Answer
a. $$2HCl(aq) + Mg(OH)_2(aq) \longrightarrow 2H_2O(l) + MgCl_2(aq)$$
b. $$H_3PO_4(aq) + 3LiOH(aq) \longrightarrow 3H_2O(l) + Li_3PO_4(aq)$$
Work Step by Step
1. Balance the $H^+$ in the acid with the $OH^-$ in the base.

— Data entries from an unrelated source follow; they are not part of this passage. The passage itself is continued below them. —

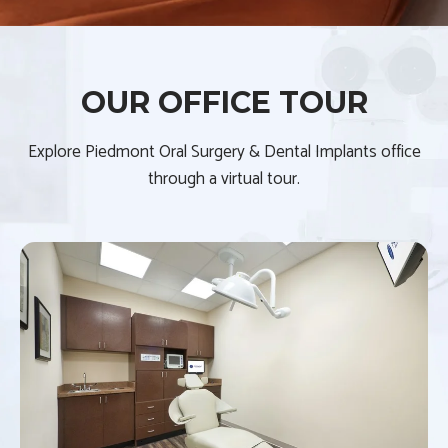
OUR OFFICE TOUR
Explore Piedmont Oral Surgery & Dental Implants office
through a virtual tour.
S
h
o
w
i
n
g
s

a. $Mg(OH)_2$ provides 2 $OH^-$, so we have to put a coefficient of 2 in front of the $HCl$, since it only provides 1 $H^+$
$$2HCl(aq) + Mg(OH)_2(aq) \longrightarrow H_2O(l) + MgCl_2(aq)$$
b. $H_3PO_4$ provides 3 $H^+$, so we have to put a coefficient of 3 in front of the $LiOH$, since it only provides 1 $OH^-$
$$H_3PO_4(aq) + 3LiOH(aq) \longrightarrow H_2O(l) + Li_3PO_4(aq)$$
2. Balance the $H_2O$ with the $H^+$ and $OH^-$.

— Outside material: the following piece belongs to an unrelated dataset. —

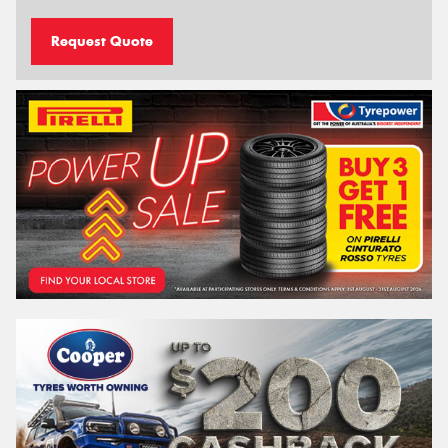
Request Quote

a. The reaction uses 2 $H^+$ and 2 $OH^-$. Thus, there should be 2 $H_2O$ in the products.
$$2HCl(aq) + Mg(OH)_2(aq) \longrightarrow 2H_2O(l) + MgCl_2(aq)$$
b. The reaction uses 3 $H^+$ and 3 $OH^-$. Thus, there should be 3 $H_2O$ in the products.
$$H_3PO_4(aq) + 3LiOH(aq) \longrightarrow 3H_2O(l) + Li_3PO_4(aq)$$